Next time you’re looking to kill half an hour, read this fascinating trilogy of pieces about an American family who placed their three children in a Russian-language school in Moscow. They first floundered, but finally found their footing and flourished. (Accidental alliteration? Never.)
My thoughts about their experience were very strong, but also very conflicted:
- Good for them! Not enough kids get to have an experience like that.
- Would the kids have wanted that experience, though, if they had asked them?
- Of course not. Left to their own devices, most kids won’t even brush their teeth.
- Is education supposed to be stressful to the point at which kids don’t have enough energy to have fun on the weekends — only to recover?
- That kind of attitude has landed our country at the bottom of the test-score pile.
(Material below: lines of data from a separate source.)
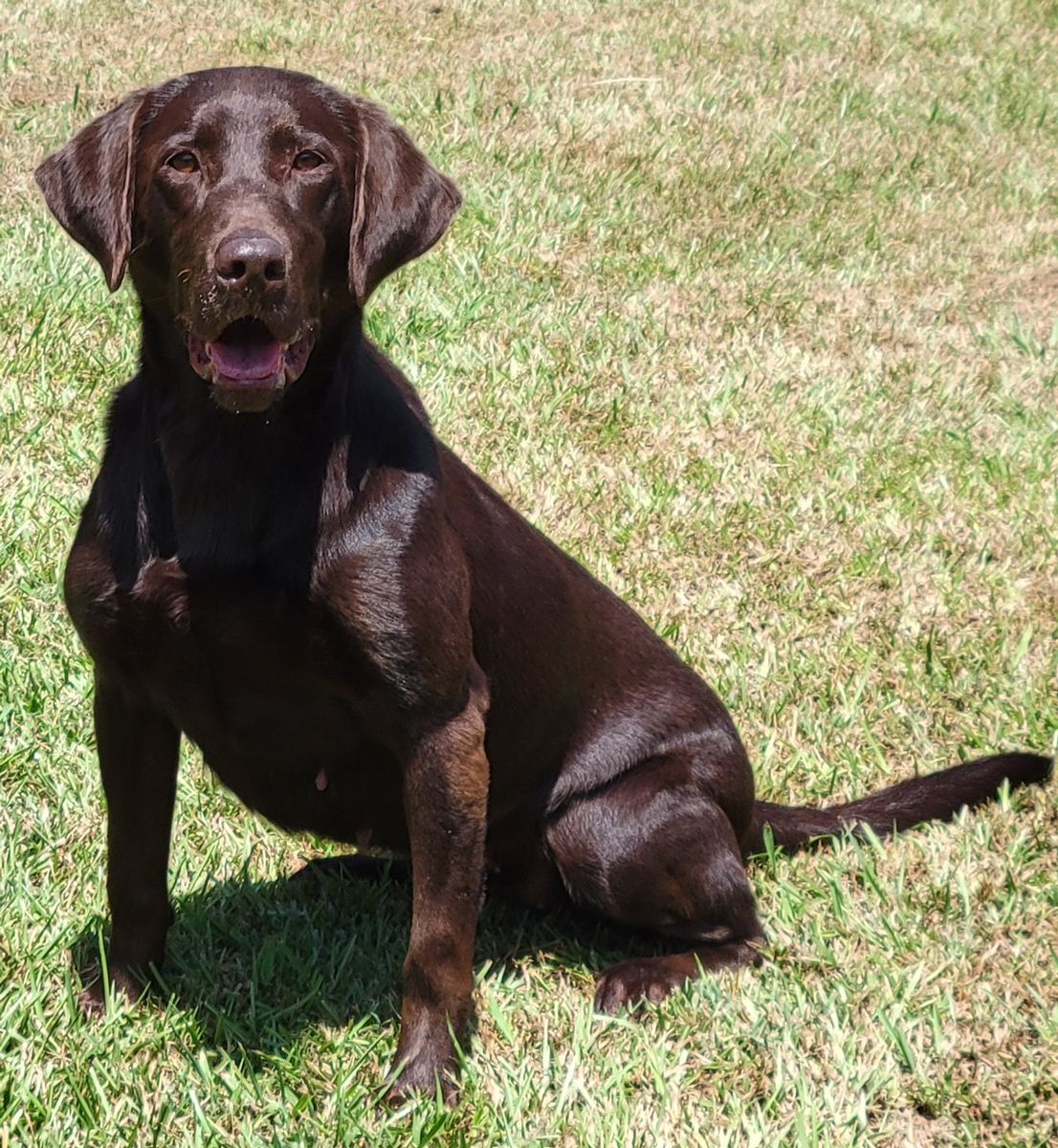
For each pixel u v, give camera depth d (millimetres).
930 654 2398
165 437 1781
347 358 1807
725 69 4914
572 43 4949
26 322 2865
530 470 2678
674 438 2830
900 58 5289
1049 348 3395
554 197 3791
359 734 1854
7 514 2443
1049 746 2270
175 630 1781
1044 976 1947
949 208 4184
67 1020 1845
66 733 2158
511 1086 1804
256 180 1769
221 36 4660
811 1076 1836
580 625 1999
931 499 2727
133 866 1873
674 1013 1910
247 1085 1791
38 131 3846
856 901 2047
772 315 3393
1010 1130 1803
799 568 2559
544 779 2002
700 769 2023
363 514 1781
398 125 1851
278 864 2078
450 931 1812
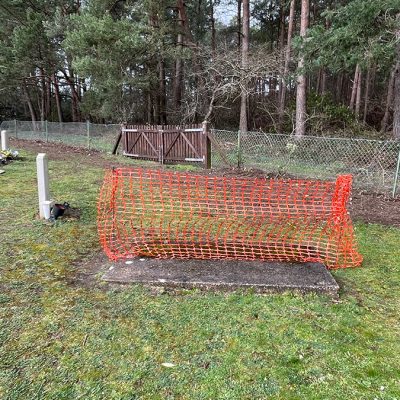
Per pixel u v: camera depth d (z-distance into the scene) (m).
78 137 13.09
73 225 4.09
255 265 3.03
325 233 3.75
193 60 14.79
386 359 1.94
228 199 4.82
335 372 1.83
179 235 3.78
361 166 7.56
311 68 7.49
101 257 3.25
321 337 2.12
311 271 2.92
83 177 7.14
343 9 6.73
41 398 1.63
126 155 10.87
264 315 2.34
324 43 6.91
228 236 3.75
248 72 12.55
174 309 2.40
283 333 2.14
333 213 3.82
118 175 4.39
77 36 12.52
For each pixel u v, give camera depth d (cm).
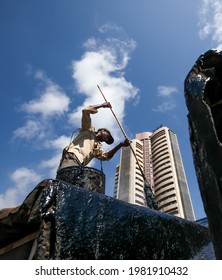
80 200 323
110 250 321
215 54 284
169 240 413
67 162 498
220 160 221
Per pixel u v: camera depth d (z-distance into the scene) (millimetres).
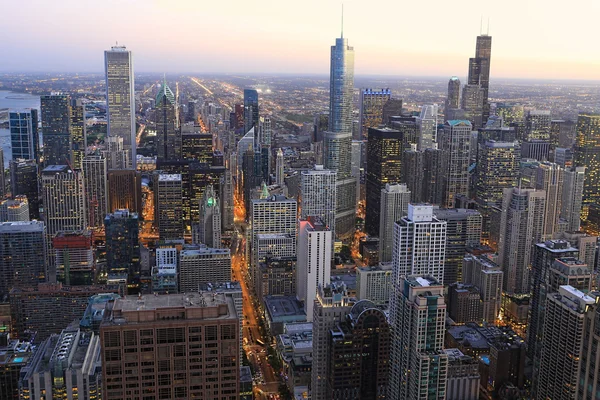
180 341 176750
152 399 179125
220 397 181875
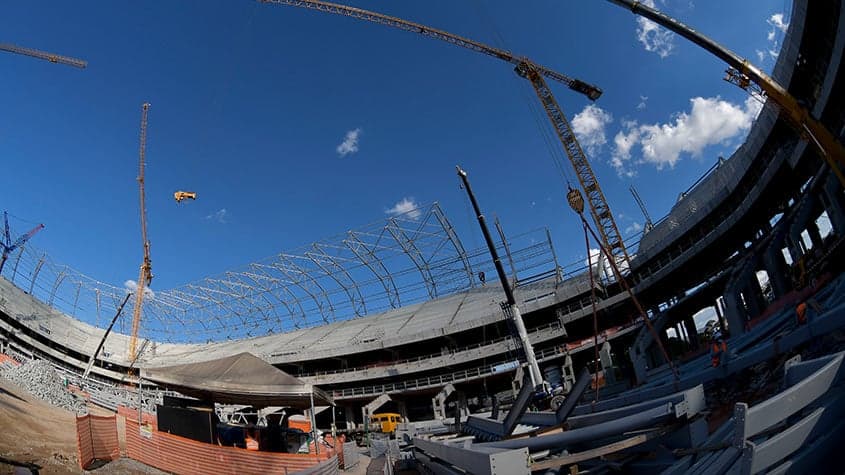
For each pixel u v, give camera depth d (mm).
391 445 24719
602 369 48281
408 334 64000
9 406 20156
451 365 60125
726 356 15570
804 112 16906
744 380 14086
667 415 8383
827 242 27266
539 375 23562
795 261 29484
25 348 77250
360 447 38125
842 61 23391
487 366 57875
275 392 19297
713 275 49250
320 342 76562
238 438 20016
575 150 55844
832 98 25891
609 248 54031
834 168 16781
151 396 45531
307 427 32594
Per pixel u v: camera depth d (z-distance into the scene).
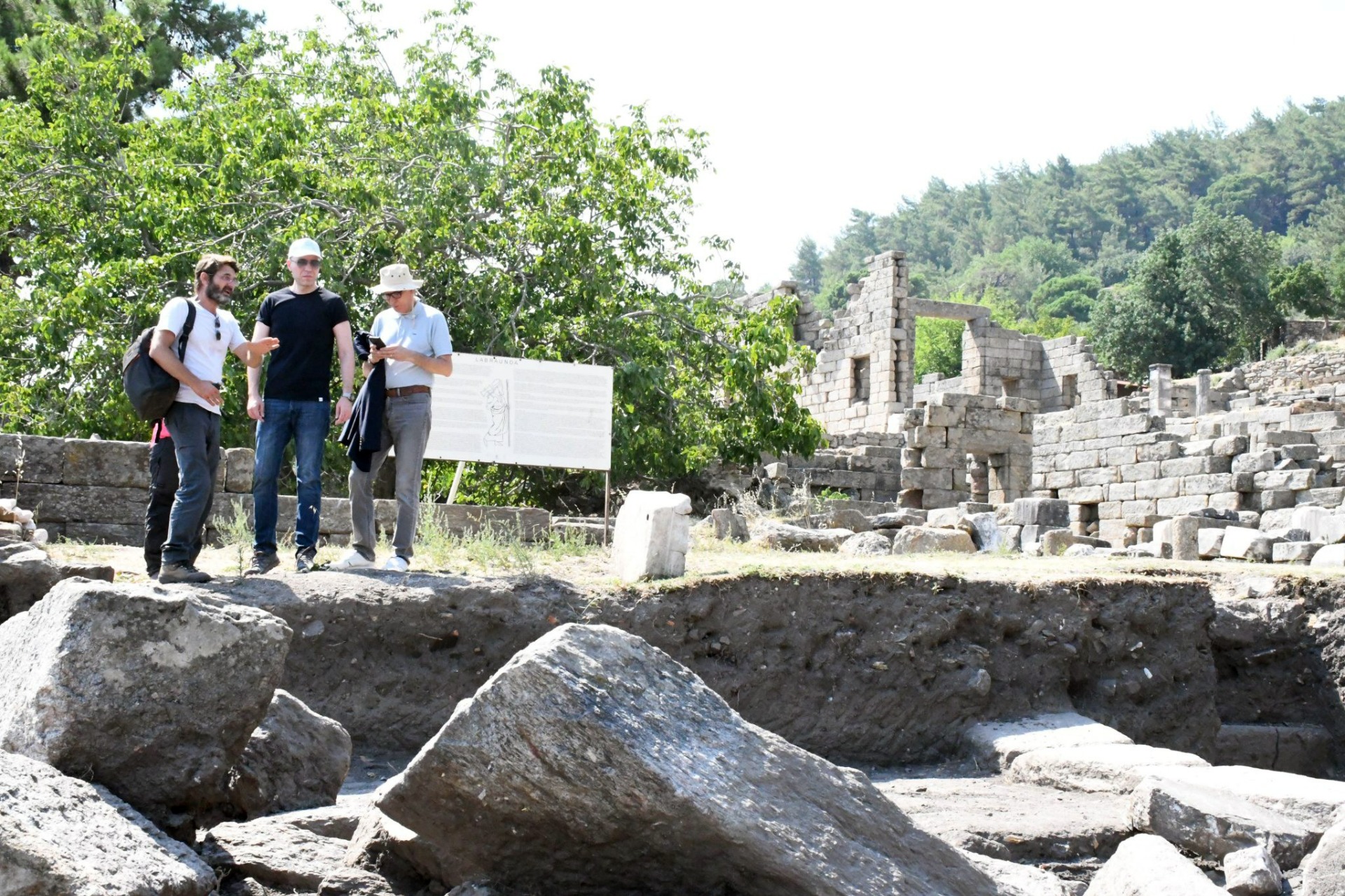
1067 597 10.10
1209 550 17.22
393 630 8.27
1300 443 22.64
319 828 5.64
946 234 166.50
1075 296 118.12
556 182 20.20
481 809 4.80
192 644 5.26
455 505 12.76
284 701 6.18
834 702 9.25
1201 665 10.51
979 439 30.16
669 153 20.41
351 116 20.64
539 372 11.31
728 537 14.69
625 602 8.83
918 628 9.55
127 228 20.09
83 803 4.53
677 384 20.78
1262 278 75.50
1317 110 170.25
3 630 5.74
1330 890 5.88
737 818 4.61
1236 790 7.66
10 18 29.00
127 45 22.73
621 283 20.56
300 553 8.55
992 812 7.38
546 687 4.65
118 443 11.56
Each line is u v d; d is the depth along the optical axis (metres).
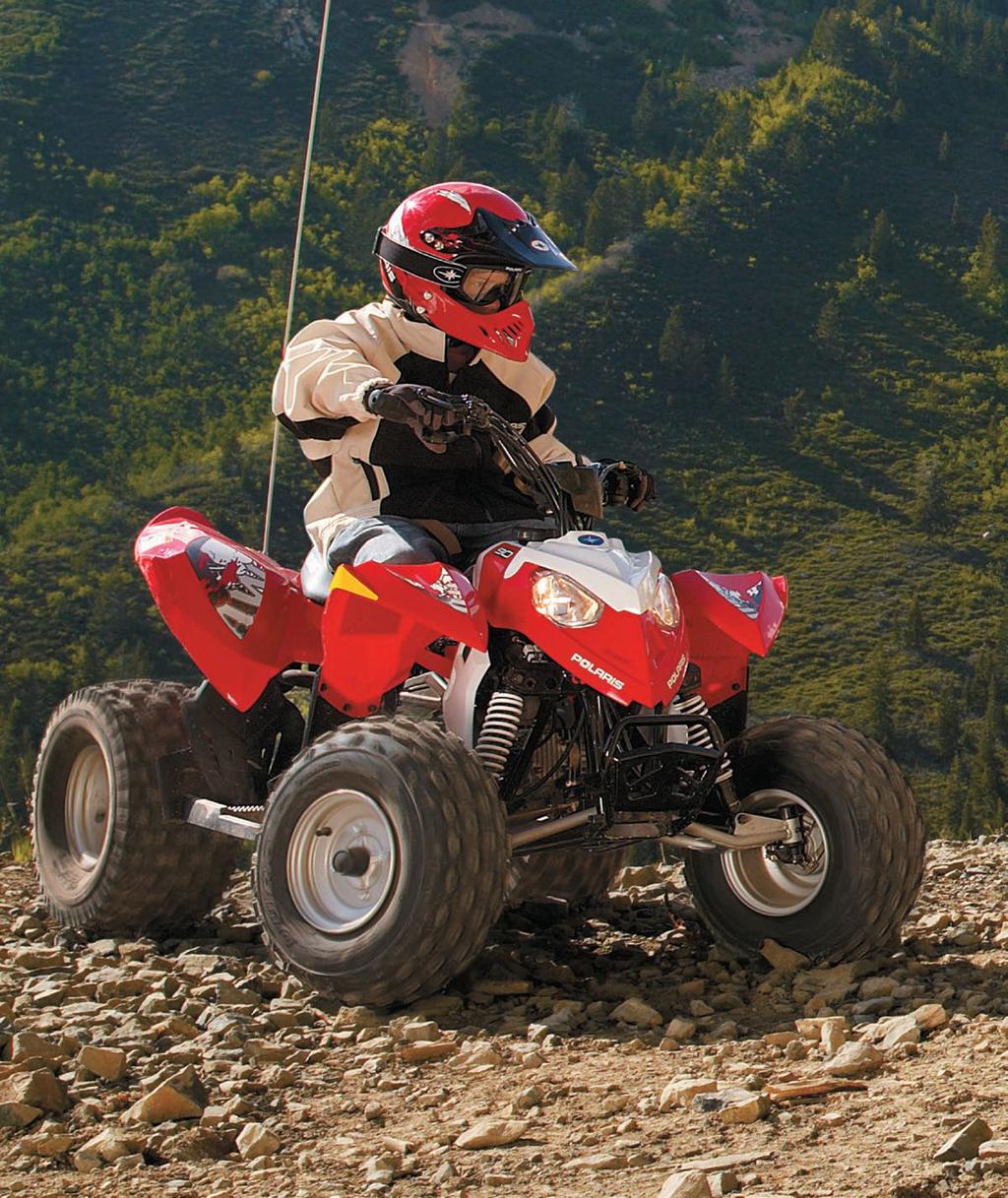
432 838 9.47
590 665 10.08
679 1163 6.83
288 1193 6.81
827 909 10.65
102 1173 7.20
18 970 11.55
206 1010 9.87
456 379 11.70
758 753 11.00
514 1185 6.74
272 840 10.27
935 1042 8.45
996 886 14.41
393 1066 8.77
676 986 10.50
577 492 11.23
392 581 10.18
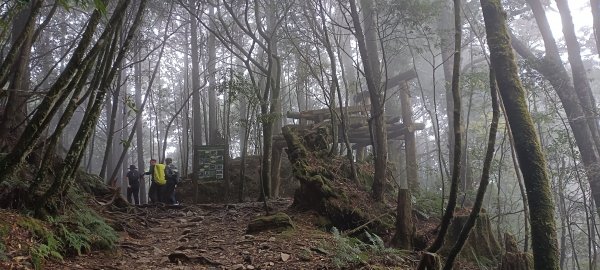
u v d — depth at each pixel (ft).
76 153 20.48
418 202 32.07
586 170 30.83
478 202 12.90
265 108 33.71
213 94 72.90
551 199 10.02
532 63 32.17
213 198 48.01
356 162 34.01
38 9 18.07
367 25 36.55
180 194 48.70
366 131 44.45
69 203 22.65
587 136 32.01
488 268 23.91
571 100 32.55
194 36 65.92
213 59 69.41
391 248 22.50
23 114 27.96
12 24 33.47
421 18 32.27
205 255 20.70
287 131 31.27
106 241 20.48
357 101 45.70
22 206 19.42
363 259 19.72
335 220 26.81
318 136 31.83
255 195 48.26
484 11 11.60
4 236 16.14
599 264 47.24
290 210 29.22
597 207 30.83
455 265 23.24
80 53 17.54
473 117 59.52
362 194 29.19
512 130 10.59
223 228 28.12
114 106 43.34
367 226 26.30
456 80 14.20
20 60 23.68
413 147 45.19
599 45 31.81
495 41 11.21
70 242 18.53
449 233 25.52
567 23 33.17
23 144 16.87
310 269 18.58
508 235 21.93
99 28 47.93
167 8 61.26
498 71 11.02
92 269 17.60
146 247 22.72
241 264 19.03
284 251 20.80
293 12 42.83
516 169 25.40
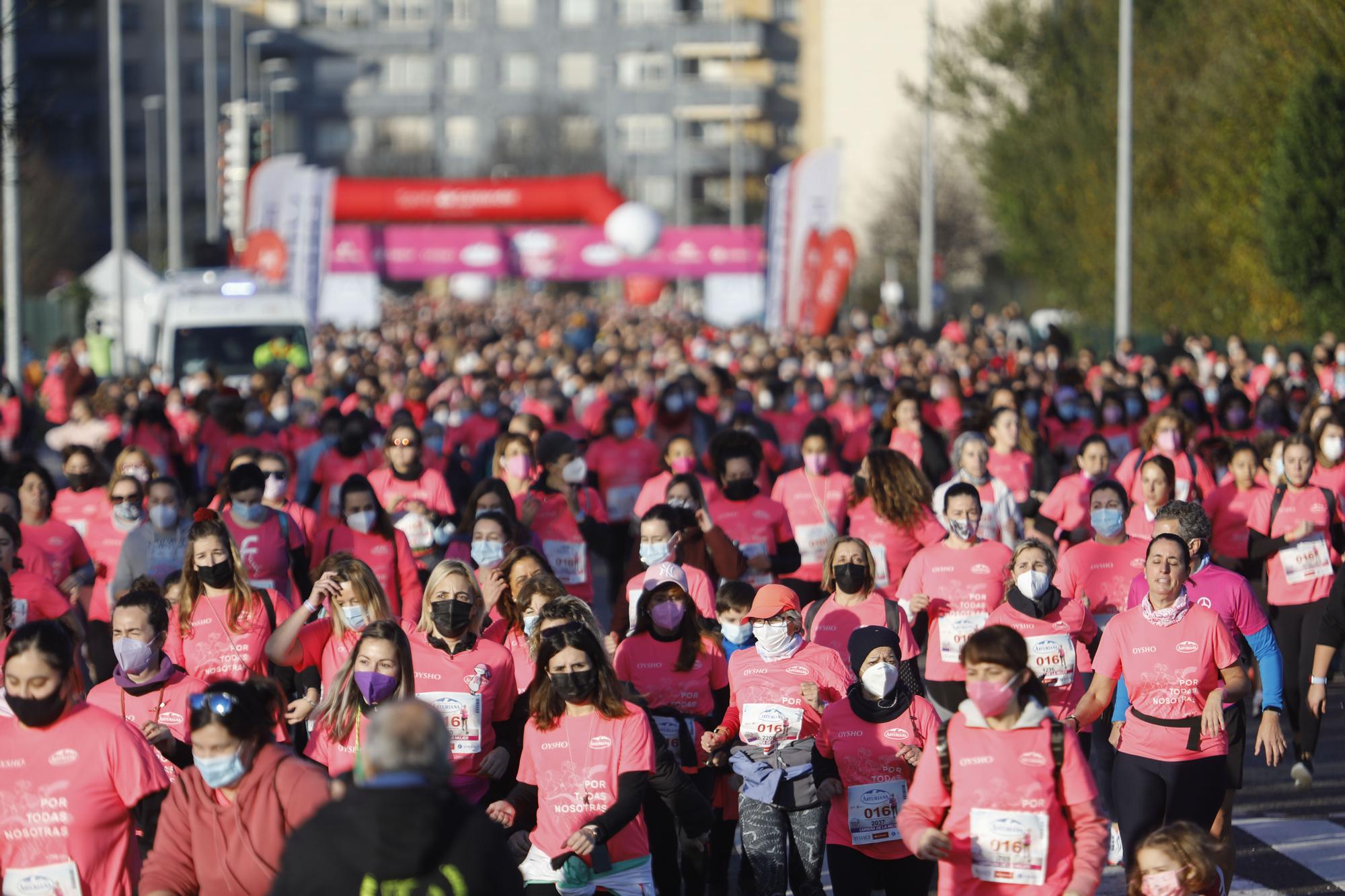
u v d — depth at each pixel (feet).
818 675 63.82
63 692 48.34
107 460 144.77
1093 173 318.04
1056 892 47.14
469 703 59.57
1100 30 321.93
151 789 48.91
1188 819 60.95
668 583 68.54
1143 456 110.22
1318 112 230.89
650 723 55.98
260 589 67.77
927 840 46.96
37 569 86.17
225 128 295.28
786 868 63.41
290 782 45.57
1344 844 75.51
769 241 334.85
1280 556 92.89
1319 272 232.32
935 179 517.96
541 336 361.10
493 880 36.29
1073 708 70.28
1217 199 275.39
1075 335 329.11
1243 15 267.80
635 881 55.11
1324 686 81.15
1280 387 163.12
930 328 384.27
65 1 158.20
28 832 48.24
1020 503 110.11
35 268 483.10
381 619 59.72
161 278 346.74
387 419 171.63
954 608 77.36
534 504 96.58
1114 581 78.13
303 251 310.65
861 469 94.07
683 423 138.51
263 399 168.76
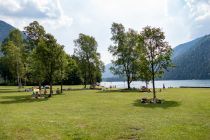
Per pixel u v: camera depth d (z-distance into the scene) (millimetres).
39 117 28672
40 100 49406
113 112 32719
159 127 23219
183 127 23172
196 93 60750
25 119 27234
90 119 27375
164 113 31703
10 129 22328
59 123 25031
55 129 22453
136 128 22891
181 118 27844
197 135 20391
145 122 25531
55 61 63875
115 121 26141
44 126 23578
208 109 34281
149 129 22469
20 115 30172
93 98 52250
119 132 21453
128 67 85750
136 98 51719
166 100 46875
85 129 22484
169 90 75312
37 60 63938
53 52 63562
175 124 24516
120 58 86125
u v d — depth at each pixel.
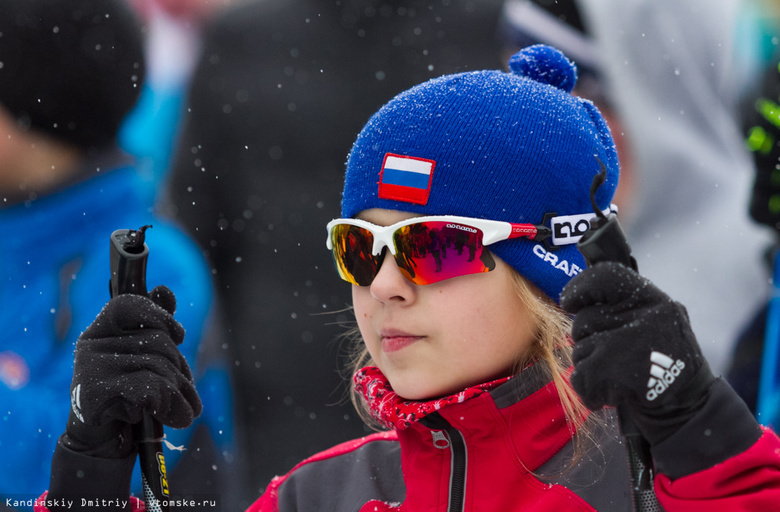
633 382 3.20
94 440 4.16
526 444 4.06
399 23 16.52
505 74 4.43
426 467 4.30
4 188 14.24
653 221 16.89
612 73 16.89
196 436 14.10
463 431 4.12
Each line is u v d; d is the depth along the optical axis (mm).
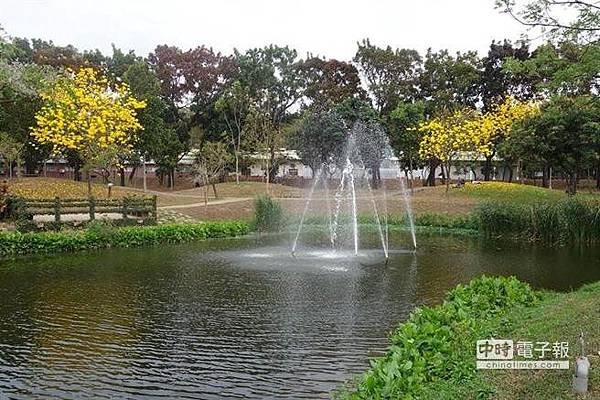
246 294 12227
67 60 39656
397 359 6438
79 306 11148
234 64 51250
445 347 6801
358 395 5922
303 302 11461
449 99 45312
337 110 43312
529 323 7805
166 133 40844
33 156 36312
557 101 13992
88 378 7348
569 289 12836
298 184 48719
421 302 11445
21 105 29859
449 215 28562
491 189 34938
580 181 47500
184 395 6797
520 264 16609
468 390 5629
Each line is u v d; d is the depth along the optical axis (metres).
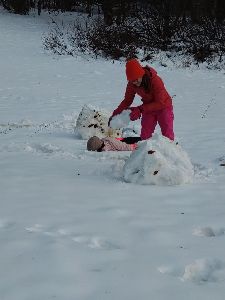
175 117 10.83
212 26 23.69
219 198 5.02
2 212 4.50
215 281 3.30
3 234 3.96
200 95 14.54
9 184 5.41
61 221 4.28
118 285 3.12
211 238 3.97
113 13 25.92
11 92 14.31
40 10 32.84
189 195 5.11
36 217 4.38
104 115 8.27
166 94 6.87
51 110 11.52
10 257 3.51
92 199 4.91
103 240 3.92
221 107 12.39
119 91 14.86
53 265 3.38
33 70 18.44
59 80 16.70
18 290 3.04
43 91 14.57
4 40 24.44
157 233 4.05
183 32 23.92
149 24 24.55
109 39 22.75
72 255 3.55
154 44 23.05
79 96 13.80
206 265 3.53
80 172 5.97
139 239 3.92
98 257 3.54
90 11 31.77
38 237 3.88
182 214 4.53
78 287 3.08
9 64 19.33
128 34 23.14
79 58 21.42
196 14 25.09
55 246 3.70
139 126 8.85
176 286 3.14
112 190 5.23
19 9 32.97
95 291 3.04
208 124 9.95
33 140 8.12
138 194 5.11
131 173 5.54
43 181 5.54
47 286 3.09
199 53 21.73
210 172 6.03
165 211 4.61
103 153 6.93
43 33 26.27
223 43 22.39
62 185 5.38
- Who cares about test scores? Are they really learning?
- They’re learning a foreign language, and fluently! You know you would have loved to do that as a kid.
- Yes, but I would have wanted it to be my decision, and I would have wanted it to be in a less insular and pampered environment. For $10,000 in yearly tuition, they should be flying to the moon by now.
- Your own school costs more than that. So does the school where you teach.
- My school’s not in Moscow.
- Moscow has the fourth-highest cost of living in the world. Baltimore isn’t even ranked.
- Are you actually doing Internet research to support your argument against yourself?
- …
It disintegrated further from there, but I’m not settled, even if the odds seem to have won the day. Anyway, it’s a pretty interesting story.